╭─ PROVIDED MATERIAL

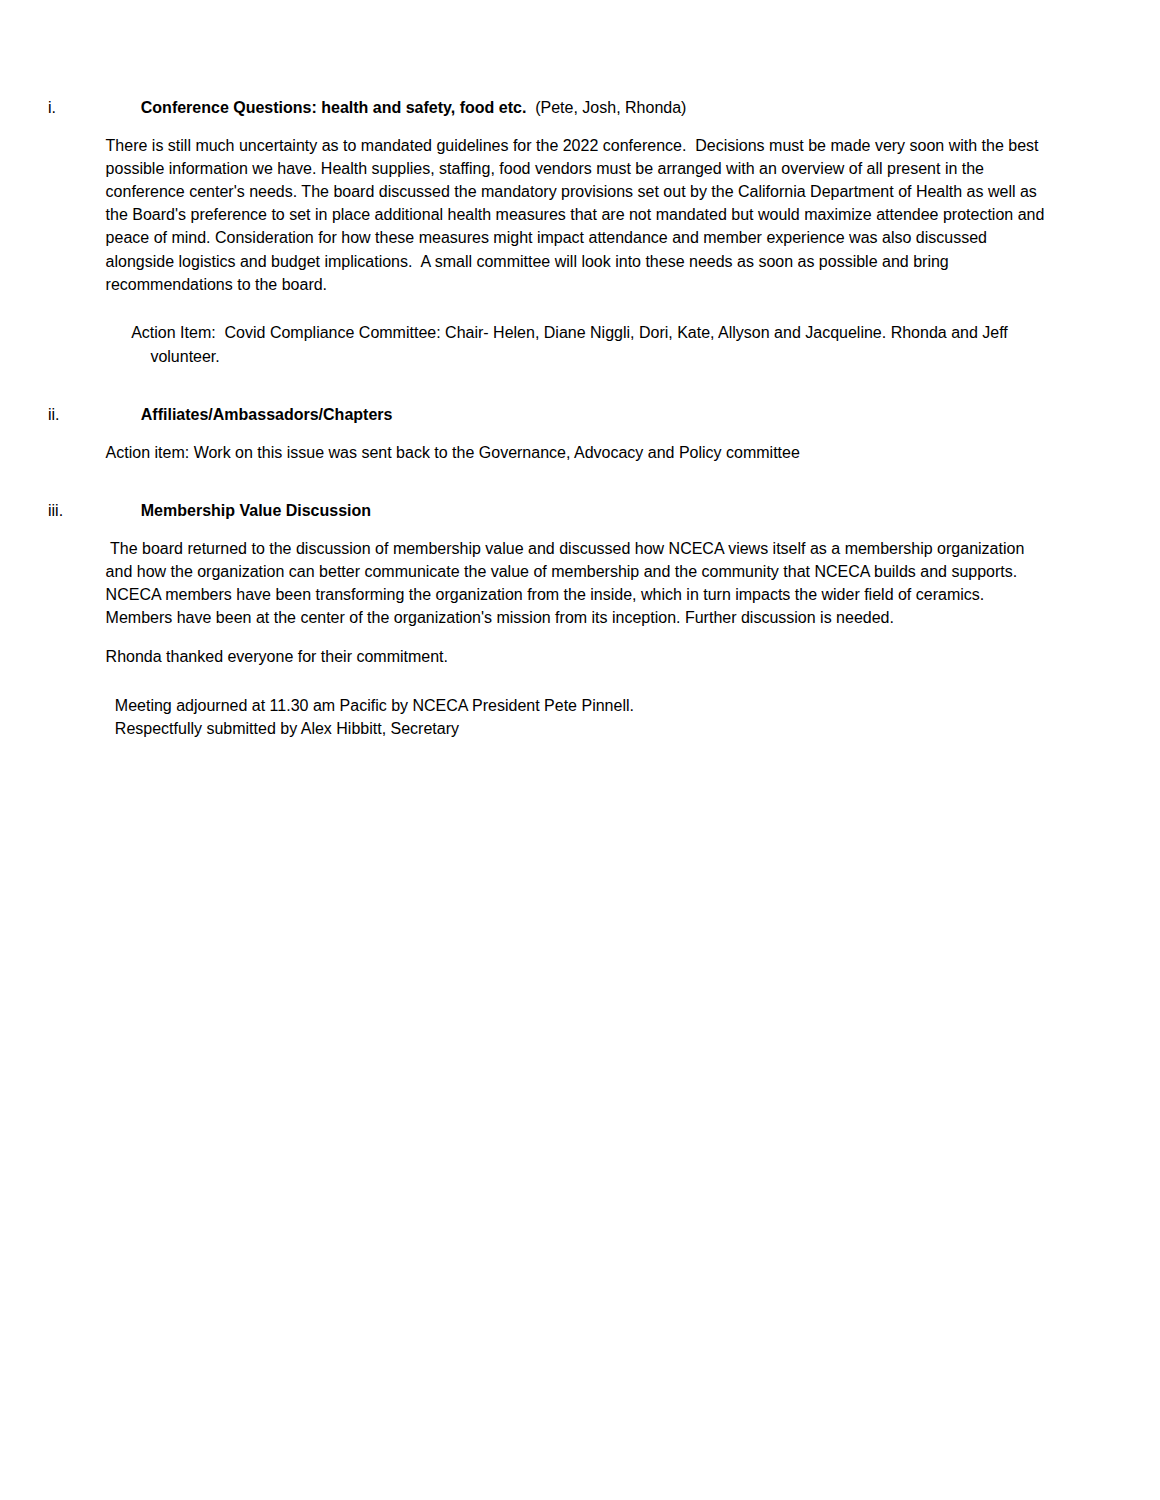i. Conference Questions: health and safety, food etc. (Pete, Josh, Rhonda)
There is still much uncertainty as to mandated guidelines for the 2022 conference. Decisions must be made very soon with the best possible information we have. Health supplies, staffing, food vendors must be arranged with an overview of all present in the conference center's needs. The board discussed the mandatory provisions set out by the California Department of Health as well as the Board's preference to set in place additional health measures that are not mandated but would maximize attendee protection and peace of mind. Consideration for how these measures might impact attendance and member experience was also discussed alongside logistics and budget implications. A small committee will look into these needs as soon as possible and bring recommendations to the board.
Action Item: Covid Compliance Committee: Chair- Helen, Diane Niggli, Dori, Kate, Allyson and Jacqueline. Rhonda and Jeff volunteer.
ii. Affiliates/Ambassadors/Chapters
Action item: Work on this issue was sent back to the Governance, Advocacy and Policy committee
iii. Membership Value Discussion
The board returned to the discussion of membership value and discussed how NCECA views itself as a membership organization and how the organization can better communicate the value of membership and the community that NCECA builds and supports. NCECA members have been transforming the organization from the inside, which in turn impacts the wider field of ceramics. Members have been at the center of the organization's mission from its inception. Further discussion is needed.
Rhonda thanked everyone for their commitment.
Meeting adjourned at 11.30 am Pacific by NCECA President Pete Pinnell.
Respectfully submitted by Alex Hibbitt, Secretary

╰─
╭─ PROVIDED MATERIAL

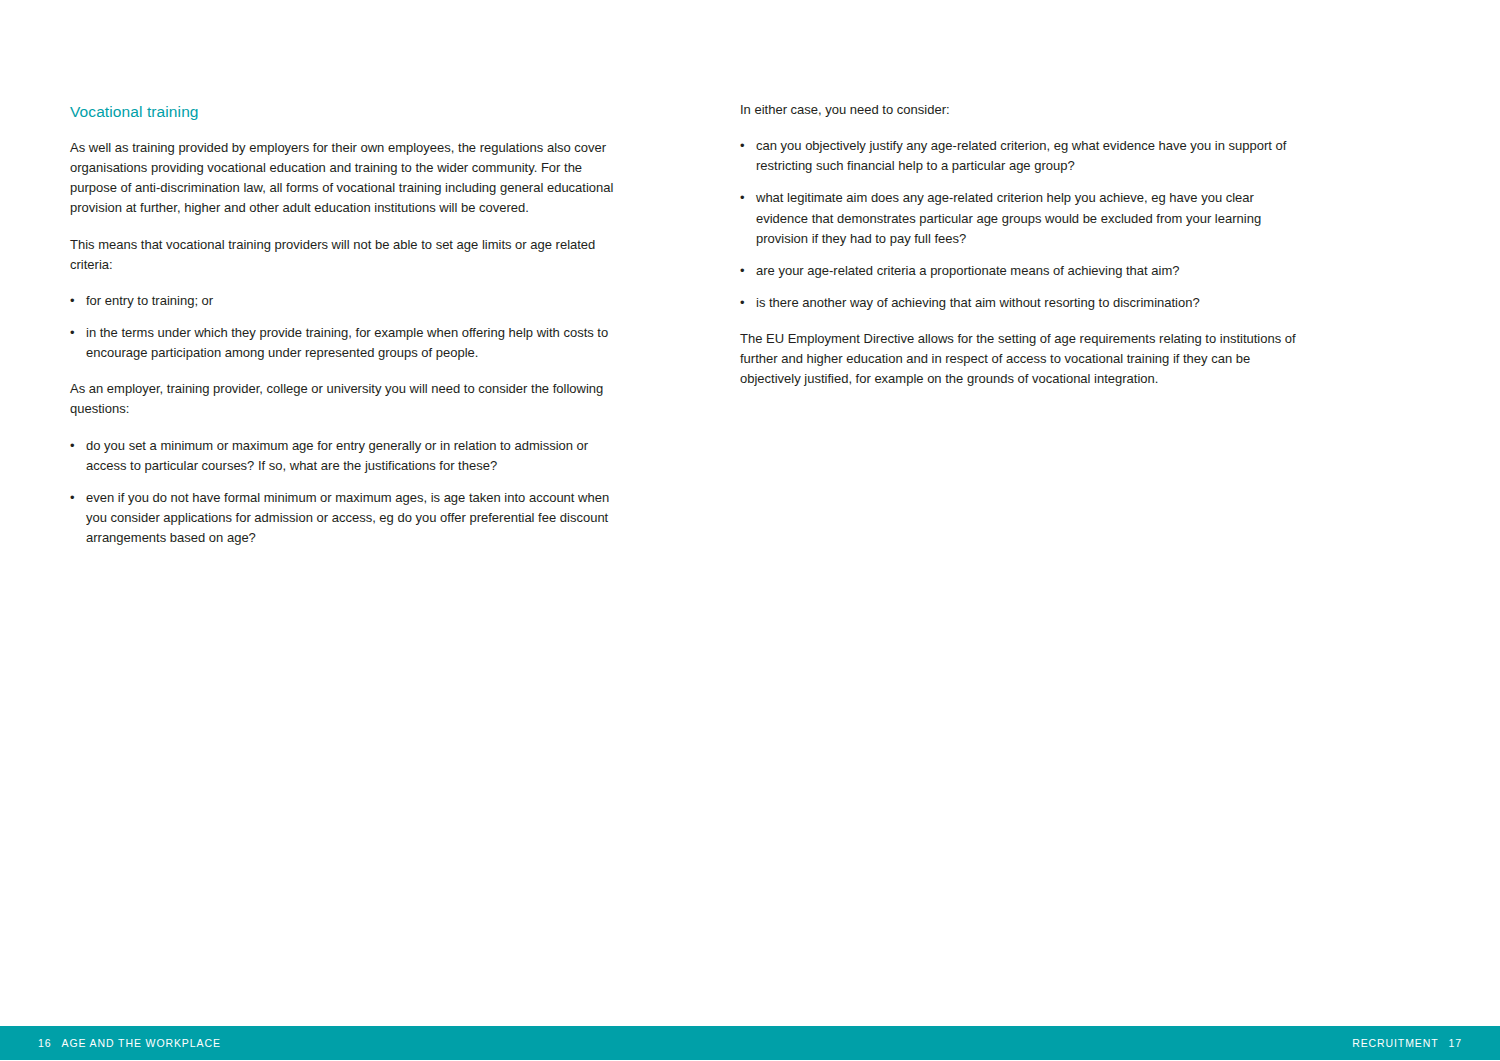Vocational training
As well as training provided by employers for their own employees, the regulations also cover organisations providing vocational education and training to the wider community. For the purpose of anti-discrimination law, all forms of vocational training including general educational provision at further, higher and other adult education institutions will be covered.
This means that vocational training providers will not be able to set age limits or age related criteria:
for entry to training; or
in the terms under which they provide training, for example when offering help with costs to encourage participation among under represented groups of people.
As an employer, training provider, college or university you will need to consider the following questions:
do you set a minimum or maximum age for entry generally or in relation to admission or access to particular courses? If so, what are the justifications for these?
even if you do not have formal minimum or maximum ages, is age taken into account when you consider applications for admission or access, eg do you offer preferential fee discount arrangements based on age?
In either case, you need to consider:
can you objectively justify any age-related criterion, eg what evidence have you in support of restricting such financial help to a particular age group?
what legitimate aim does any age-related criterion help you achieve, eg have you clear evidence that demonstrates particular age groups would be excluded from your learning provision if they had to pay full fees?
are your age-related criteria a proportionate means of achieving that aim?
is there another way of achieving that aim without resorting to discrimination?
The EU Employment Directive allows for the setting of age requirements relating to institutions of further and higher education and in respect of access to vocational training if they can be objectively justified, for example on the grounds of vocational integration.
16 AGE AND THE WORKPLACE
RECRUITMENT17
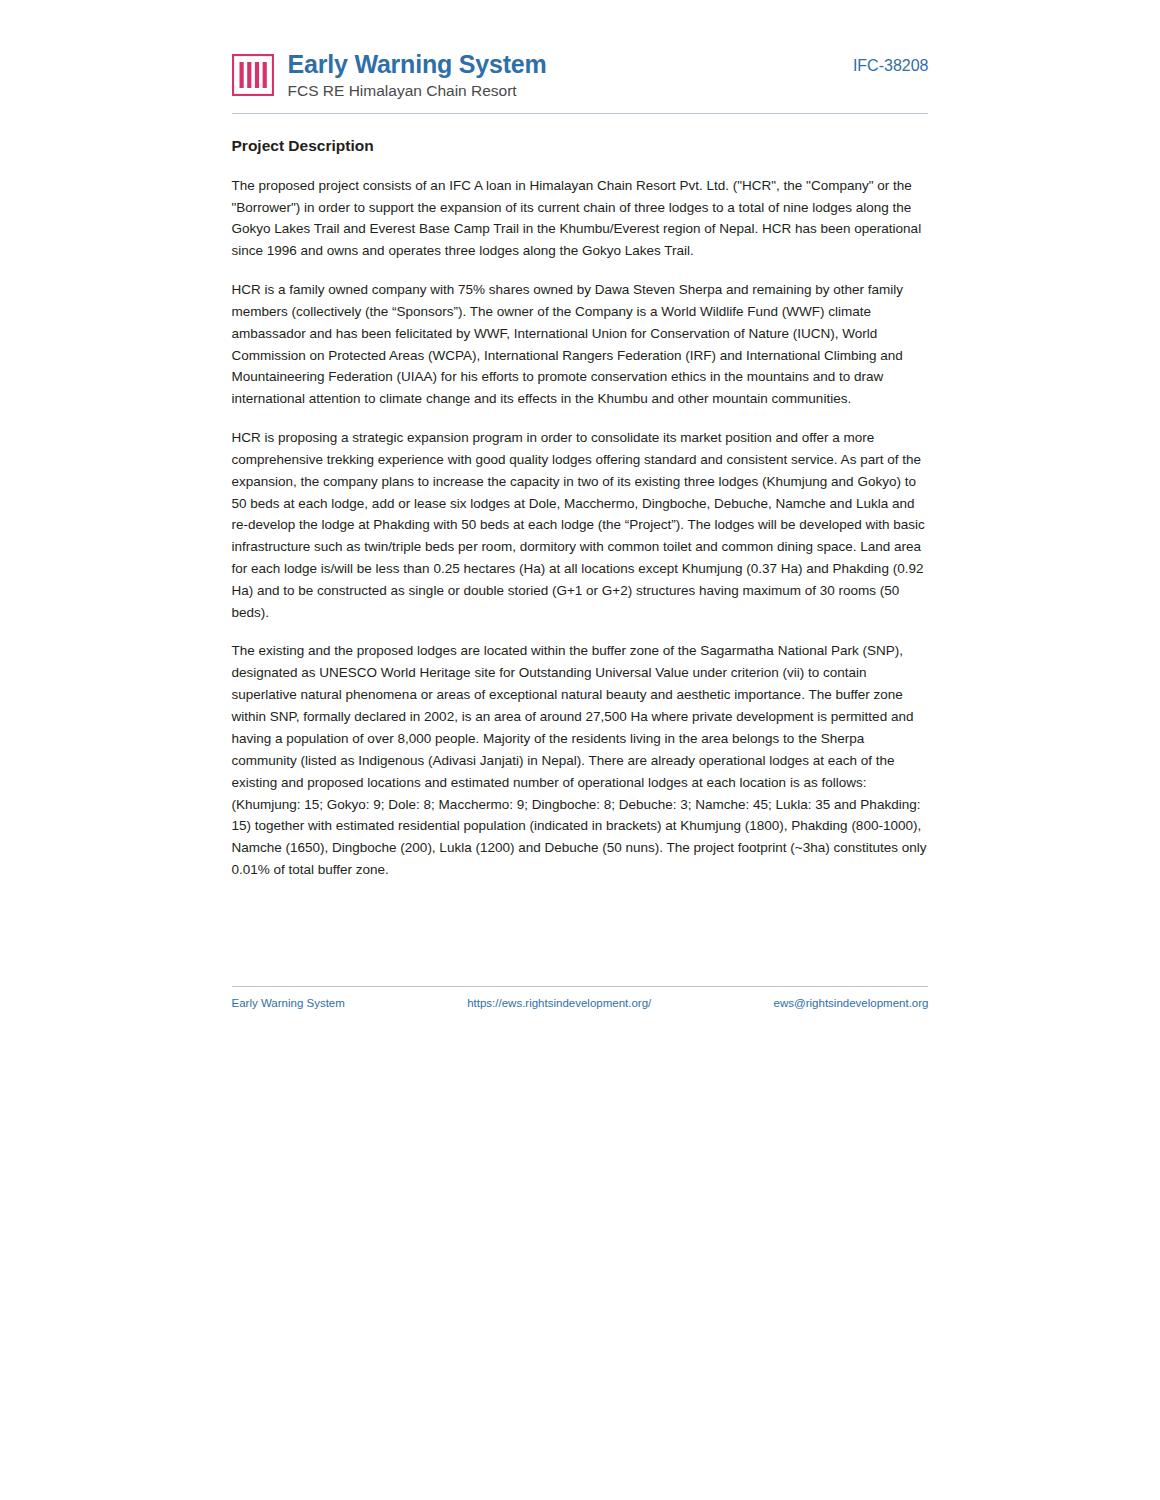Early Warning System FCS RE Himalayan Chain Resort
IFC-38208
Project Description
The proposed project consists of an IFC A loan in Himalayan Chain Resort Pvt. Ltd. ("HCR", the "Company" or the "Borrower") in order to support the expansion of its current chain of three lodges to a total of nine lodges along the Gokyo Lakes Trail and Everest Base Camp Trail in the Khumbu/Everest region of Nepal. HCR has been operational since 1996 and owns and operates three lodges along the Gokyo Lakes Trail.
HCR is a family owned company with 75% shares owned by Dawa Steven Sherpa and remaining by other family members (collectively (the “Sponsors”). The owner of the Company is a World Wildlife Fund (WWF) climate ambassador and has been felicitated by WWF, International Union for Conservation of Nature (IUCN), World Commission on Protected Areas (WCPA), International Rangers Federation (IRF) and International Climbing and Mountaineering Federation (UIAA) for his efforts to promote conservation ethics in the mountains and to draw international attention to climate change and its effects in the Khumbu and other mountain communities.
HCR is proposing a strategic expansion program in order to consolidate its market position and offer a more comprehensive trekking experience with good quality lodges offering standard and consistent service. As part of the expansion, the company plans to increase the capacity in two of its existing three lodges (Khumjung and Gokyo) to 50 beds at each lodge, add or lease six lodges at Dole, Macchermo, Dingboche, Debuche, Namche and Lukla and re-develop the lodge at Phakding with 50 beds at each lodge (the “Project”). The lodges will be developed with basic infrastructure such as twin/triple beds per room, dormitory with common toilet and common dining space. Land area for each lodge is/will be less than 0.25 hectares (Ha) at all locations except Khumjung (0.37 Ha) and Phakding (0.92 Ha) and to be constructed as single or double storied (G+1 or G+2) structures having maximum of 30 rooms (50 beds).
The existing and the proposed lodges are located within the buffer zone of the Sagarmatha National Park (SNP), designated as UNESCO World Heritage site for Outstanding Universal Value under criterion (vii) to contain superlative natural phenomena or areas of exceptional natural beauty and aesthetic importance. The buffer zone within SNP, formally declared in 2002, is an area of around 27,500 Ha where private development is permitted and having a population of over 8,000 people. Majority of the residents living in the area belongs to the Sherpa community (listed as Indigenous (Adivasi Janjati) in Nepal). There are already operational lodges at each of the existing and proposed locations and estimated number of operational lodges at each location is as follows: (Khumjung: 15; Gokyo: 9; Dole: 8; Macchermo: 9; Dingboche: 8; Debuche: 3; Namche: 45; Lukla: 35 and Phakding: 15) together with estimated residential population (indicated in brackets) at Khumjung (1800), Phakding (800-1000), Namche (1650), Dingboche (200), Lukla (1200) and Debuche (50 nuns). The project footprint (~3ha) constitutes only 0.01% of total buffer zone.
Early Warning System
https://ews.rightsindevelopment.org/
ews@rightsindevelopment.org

╰─

__ASSIGNED TASK__
Could you repeat exactly the lines in the listing above from the one with "are your age-related" down to the one with "The EU Employment"? Include both of those lines.

__TASK OUTPUT__
are your age-related criteria a proportionate means of achieving that aim?
is there another way of achieving that aim without resorting to discrimination?
The EU Employment Directive allows for the setting of age requirements relating to institutions of further and higher education and in respect of access to vocational training if they can be objectively justified, for example on the grounds of vocational integration.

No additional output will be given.